Daraus entstehen Probleme, die sich ebenfalls ähneln. Diversity und Inclusion, also Vielfalt und Zugehörigkeit, benennt Hindernisse für echte Teilhabe. New Work versucht, Arbeitsbedingungen und Arbeitsweisen so zu modernisieren, dass der Mensch nicht auf der Strecke bleibt. Und Nachhaltigkeit zeigt, wie unser Planet bedroht ist und unser Lebensumfeld zunehmend zerstört wird. 

Wie wollen wir leben und arbeiten?

Zoomen wir nun wieder in unsere Systeme hinein. Kehren wir zu aktuellen Herausforderungen wie Vereinbarkeit, Anti-Diskriminierung oder Resilienz auf individueller wie planetarer Ebene zurück. Hier merken wir, dass wir diese Herausforderungen zusammendenken müssen. Geschlechtergerechtigkeit, Umweltschutz oder flexible Arbeitsbedingungen sind kein Selbstzweck. Stattdessen stehen diese Themen in Verbindung zueinander. Denken wir sie zusammen, können sie Mittel zum Zweck werden. Etwa bei der Beantwortung folgender Fragen:

Wie wollen wir zukünftig zusammen leben und arbeiten? Und was müssen wir dafür heute tun?

Robert Franken
Wir brauchen Zeit und Ressourcen.

Die Lösung: Zunächst benötigen wir Räume, in denen wir uns mit Abstand zum Tagesgeschäft zu diesen Fragen austauschen und begegnen können. Wir brauchen dafür zudem Zeit und Ressourcen. Und wir brauchen die Bereitschaft, durch Reflexion und innere Arbeit die individuellen Voraussetzungen für solche Prozesse zu schaffen. 

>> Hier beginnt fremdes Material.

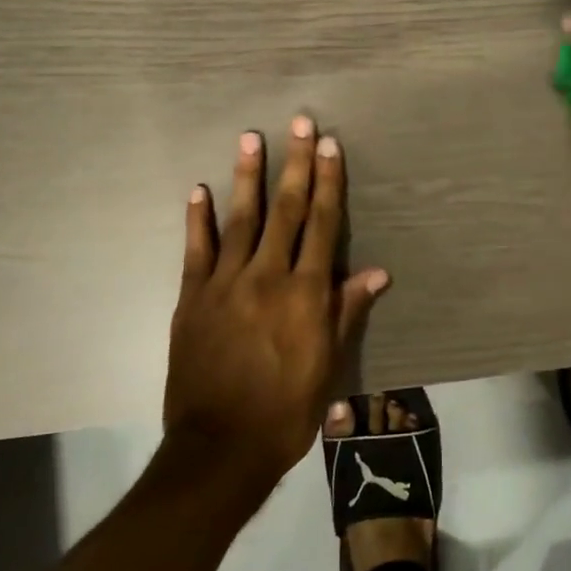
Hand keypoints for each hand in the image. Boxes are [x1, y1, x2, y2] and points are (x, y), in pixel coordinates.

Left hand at [163, 117, 389, 496]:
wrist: (220, 449)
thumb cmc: (287, 410)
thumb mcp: (329, 365)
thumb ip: (347, 312)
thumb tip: (377, 272)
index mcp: (306, 293)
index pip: (323, 225)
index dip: (329, 182)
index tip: (330, 146)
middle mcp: (268, 277)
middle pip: (287, 210)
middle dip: (295, 164)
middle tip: (299, 122)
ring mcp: (225, 284)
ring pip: (241, 219)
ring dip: (248, 176)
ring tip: (251, 137)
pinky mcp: (192, 298)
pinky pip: (196, 250)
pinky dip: (198, 218)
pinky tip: (199, 189)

Was abstrakt klingt, hat konkrete Auswirkungen. Denn für solche Dinge bleibt in hyperkapitalistischen Kontexten meist wenig bis gar keine Zeit.

«The time is very urgent – we must slow down.» (Báyò Akómoláfé)

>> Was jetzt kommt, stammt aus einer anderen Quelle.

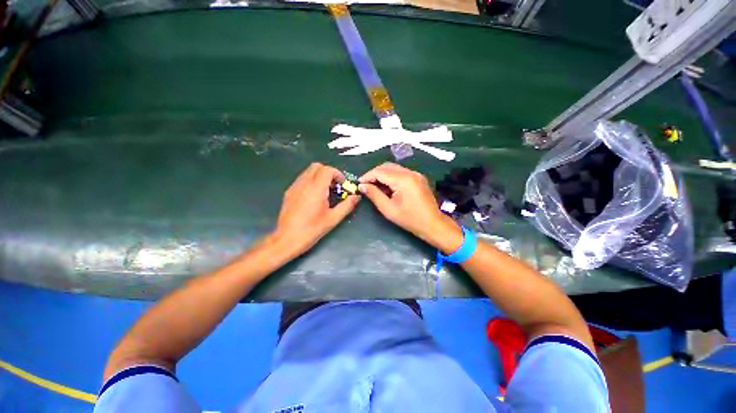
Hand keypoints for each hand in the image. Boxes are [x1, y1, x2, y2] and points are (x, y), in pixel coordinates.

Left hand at [273, 163, 359, 256]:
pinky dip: (311, 181)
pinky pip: (302, 179)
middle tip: (334, 186)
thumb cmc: (312, 230)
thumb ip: (347, 205)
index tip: (342, 185)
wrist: (287, 239)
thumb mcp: (333, 218)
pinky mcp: (289, 192)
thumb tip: (356, 197)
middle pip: (317, 166)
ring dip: (319, 176)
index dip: (337, 174)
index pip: (327, 170)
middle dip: (328, 173)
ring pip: (308, 171)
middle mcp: (304, 183)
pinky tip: (314, 197)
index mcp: (316, 188)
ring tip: (325, 192)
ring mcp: (294, 187)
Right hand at [359, 163, 461, 251]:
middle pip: (387, 166)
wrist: (432, 224)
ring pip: (394, 168)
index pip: (380, 171)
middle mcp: (410, 172)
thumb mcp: (388, 209)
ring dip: (382, 175)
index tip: (359, 183)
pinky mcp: (418, 178)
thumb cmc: (409, 219)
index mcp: (403, 179)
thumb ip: (374, 195)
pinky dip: (391, 177)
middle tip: (365, 184)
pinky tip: (387, 187)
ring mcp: (416, 174)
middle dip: (374, 174)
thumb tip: (362, 186)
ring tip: (374, 186)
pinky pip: (401, 173)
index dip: (367, 176)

Wir müssen aus unseren Abhängigkeiten ausbrechen. Wir brauchen ein Innehalten. Das bedeutet: Zeit, Raum und Ressourcen für eine tiefe gemeinsame Reflexion über den Status quo. Um unsere Herausforderungen besser verstehen zu lernen und um uns in neuen Möglichkeitsräumen zu begegnen

Die Lösungen von morgen mit den Mitteln von gestern herstellen zu wollen, ist ein zu Recht kritisiertes Konzept. Stattdessen müssen wir Metakompetenzen erwerben. Sie sind die Voraussetzung dafür, dass wir uns neu und konstruktiv begegnen können. Unternehmen tun gut daran, ihre Mitarbeitenden auf solche Lernreisen zu schicken, bevor sie unter dem herrschenden Druck zusammenklappen.

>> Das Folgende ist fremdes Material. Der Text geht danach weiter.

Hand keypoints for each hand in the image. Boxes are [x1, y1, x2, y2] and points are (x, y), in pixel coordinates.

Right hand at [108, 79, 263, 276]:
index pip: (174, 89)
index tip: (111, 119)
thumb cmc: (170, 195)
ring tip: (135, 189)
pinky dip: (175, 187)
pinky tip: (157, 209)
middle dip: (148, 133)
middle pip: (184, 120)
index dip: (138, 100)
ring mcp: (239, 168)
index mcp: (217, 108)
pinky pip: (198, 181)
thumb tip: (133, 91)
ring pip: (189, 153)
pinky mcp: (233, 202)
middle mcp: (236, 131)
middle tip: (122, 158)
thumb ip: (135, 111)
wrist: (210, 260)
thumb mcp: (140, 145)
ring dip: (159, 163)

Robert Franken bei einem Vortrag. Bild: Claudia Toggweiler/enScène


Zum Gastautor: Als freiberuflicher Berater arbeitet Robert Franken an der Transformation von Organisationskulturen mit Schwerpunkt auf Diversity, Equity, Inclusion & Belonging (DEIB) und einer systemischen Perspektive auf Privilegien. Vor seiner Selbstständigkeit war er unter anderem CEO von urbia.de und chefkoch.de. Er hat die Plattform «Male Feminists Europe» mit initiiert und ist ehrenamtlicher Botschafter für HeForShe Deutschland. 

Robert Franken ist fasziniert von Organisationen jeglicher Art sowie von den dort wirksamen Glaubenssätze und Handlungsmuster. Seine Sozialisation als
«weisser cis-hetero Mann» kann dabei beides sein: Katalysator und Herausforderung.